- [Task to complete]: Give only the number of lines in these records that contain the word "mail".

- [Supplied records]:
---+---
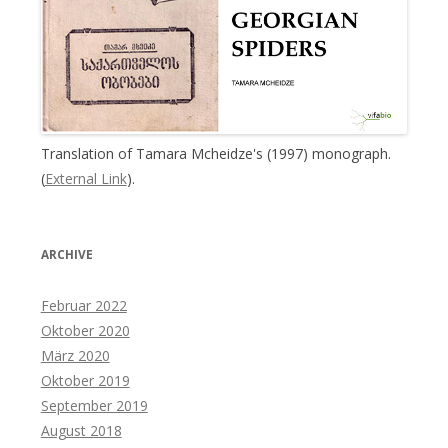
Translation of Tamara Mcheidze's (1997) monograph.
(
External Link
).
ARCHIVE
Februar 2022
Oktober 2020
März 2020
Oktober 2019
September 2019
August 2018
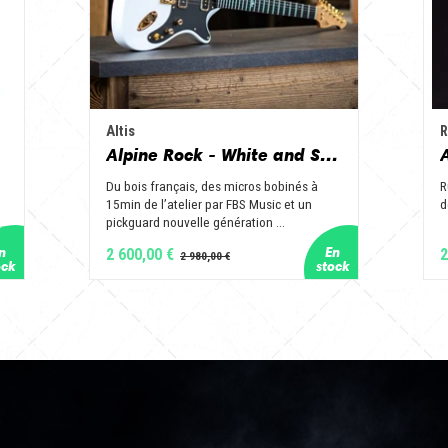
Altis
R
Alpine Rock - White and Slate
Du bois français, des micros bobinés à
R
15min de l’atelier par FBS Music et un
d
pickguard nouvelle génération ...
2 600,00 €
2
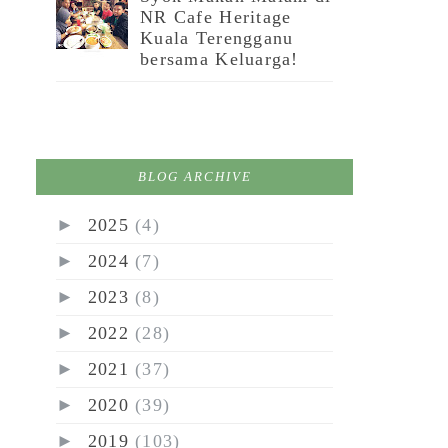
NR Cafe Heritage
Kuala Terengganu
bersama Keluarga!
BLOG ARCHIVE
►
2025
(4)
►
2024
(7)
►
2023
(8)
►
2022
(28)
►
2021
(37)
►
2020
(39)
►
2019
(103)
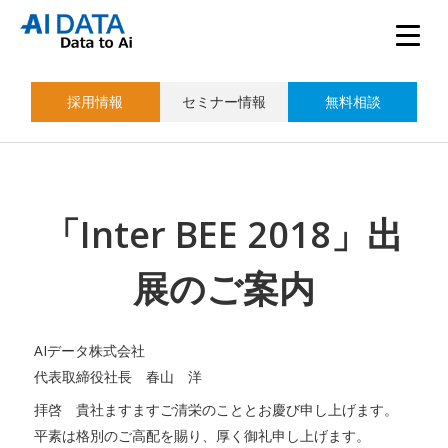
採用情報
セミナー情報
無料相談
「Inter BEE 2018」出
展のご案内
AIデータ株式会社
代表取締役社長 春山 洋
拝啓 貴社ますますご清栄のこととお慶び申し上げます。
平素は格別のご高配を賜り、厚く御礼申し上げます。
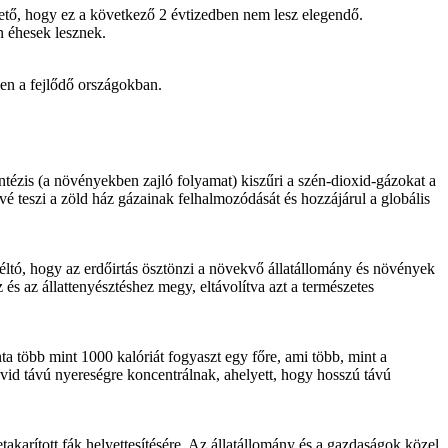
ető, hogy ez a következő 2 évtizedben nem lesz elegendő.
n éhesek lesznek.
sen a fejlődő országokban.
ntézis (a növényekben zajló folyamat) kiszűri a szén-dioxid-gázokat a
vé teszi a zöld ház gázainak felhalmozódását és hozzájárul a globális
méltó, hogy az erdőirtás ösztönzi a növekvő állatállomány és növények
és az állattenyésztéshez megy, eltávolítva azt a természetes
ta több mint 1000 kalóriát fogyaszt egy főre, ami több, mint a
vid távú nyereségre koncentrálnak, ahelyett, hogy hosszú távú
takarított fák helyettesítésére. Az állatállomány és a gazdaságok közel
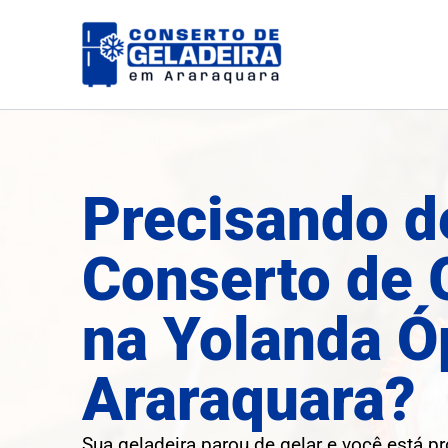
Ir
para
o
conteúdo
Precisando d
Conserto de 
na Yolanda Ó
Araraquara?
Sua geladeira parou de gelar e você está p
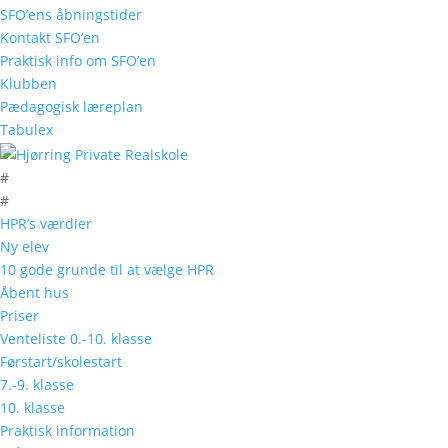
E-mail
*
SFO’ens åbningstider
Kontakt SFO’en
Praktisk info om SFO’en
Websted
Klubben
Pædagogisk læreplan
Gem mit navn, mail og websted i denne br
Tabulex
#
#
HPR’s værdier
Ny elev
10 gode grunde til at vælge HPR
Åbent hus
Priser
Venteliste 0.-10. klasse
Førstart/skolestart
7.-9. klasse
10. klasse
Praktisk information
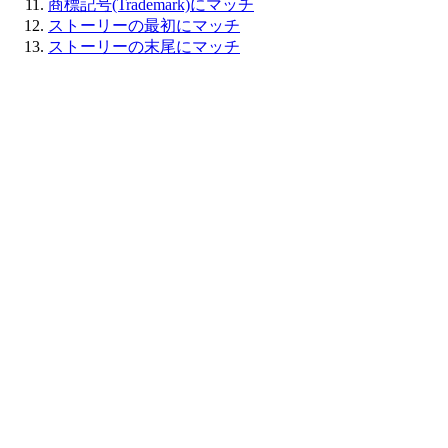
商標記号(Trademark)にマッチ
ストーリーの最初にマッチ
ストーリーの末尾にマッチ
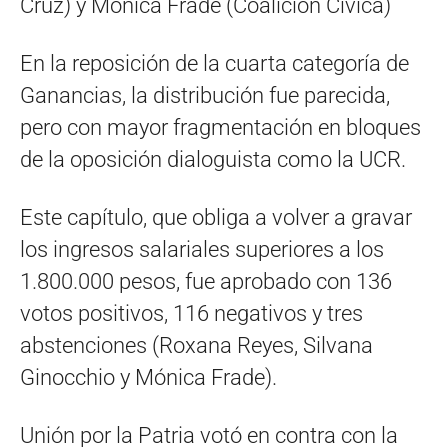
Cruz) y Mónica Frade (Coalición Cívica)
En la reposición de la cuarta categoría de
Ganancias, la distribución fue parecida,
pero con mayor fragmentación en bloques
de la oposición dialoguista como la UCR.
Este capítulo, que obliga a volver a gravar
los ingresos salariales superiores a los
1.800.000 pesos, fue aprobado con 136
votos positivos, 116 negativos y tres
abstenciones (Roxana Reyes, Silvana
Ginocchio y Mónica Frade).
Unión por la Patria votó en contra con la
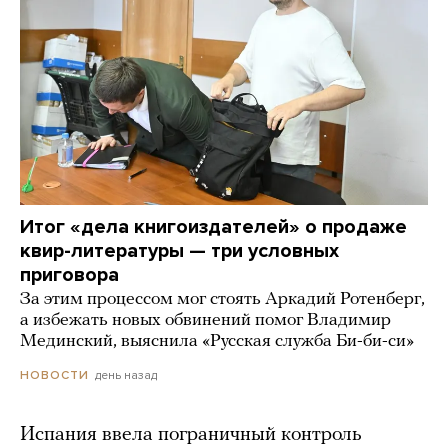
Итог «дела книгоиздателей» о продаже
квир-литературы — три условных
приговора
За этим процессом мог стоять Аркадий Ротенберг,
а избежать новых обвинений помог Владимир
Мединский, выяснила «Русская служба Би-би-си»
день назад
НОВОСТИ
Испания ввела пограничный контроль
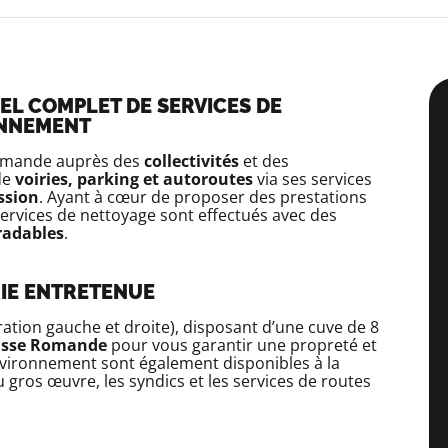
NEL COMPLET DE SERVICES DE
ONNEMENT
Romande auprès des
collectivités
et des
 de
voiries, parking et autoroutes
via ses services
ssion
. Ayant à cœur de proposer des prestations
services de nettoyage sont effectués avec des
radables
.
RIE ENTRETENUE
ration gauche et droite), disposant d’une cuve de 8
isse Romande
pour vous garantir une propreté et
nvironnement sont également disponibles à la
u gros œuvre, les syndics et les services de routes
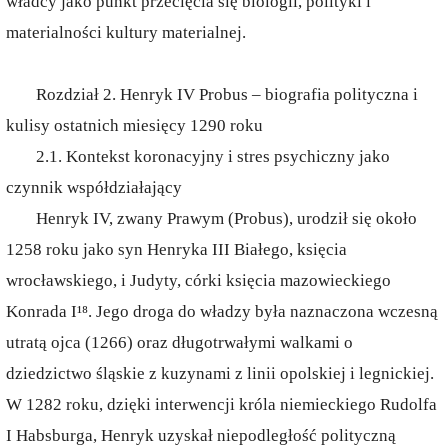
władcy jako punkt przecięcia się biologii, polityki i
materialności kultury materialnej.
Rozdział 2. Henryk IV Probus – biografia polityczna i
kulisy ostatnich miesięcy 1290 roku
2.1. Kontekst koronacyjny i stres psychiczny jako
czynnik współdziałający
Henryk IV, zwany Prawym (Probus), urodził się około
1258 roku jako syn Henryka III Białego, księcia
wrocławskiego, i Judyty, córki księcia mazowieckiego
Konrada I¹⁸. Jego droga do władzy była naznaczona wczesną
utratą ojca (1266) oraz długotrwałymi walkami o
dziedzictwo śląskie z kuzynami z linii opolskiej i legnickiej.
W 1282 roku, dzięki interwencji króla niemieckiego Rudolfa
I Habsburga, Henryk uzyskał niepodległość polityczną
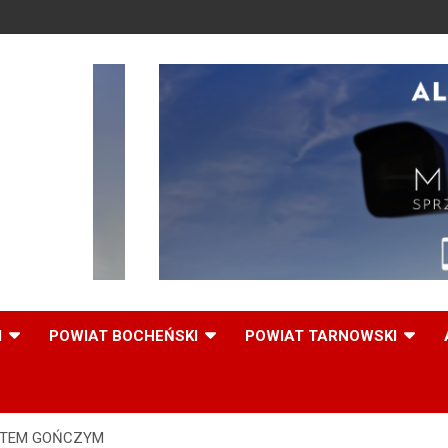
,
I
POWIAT BOCHEŃSKI
POWIAT TARNOWSKI
STEM GOŃCZYM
---+---
- [Exercise answer]: 2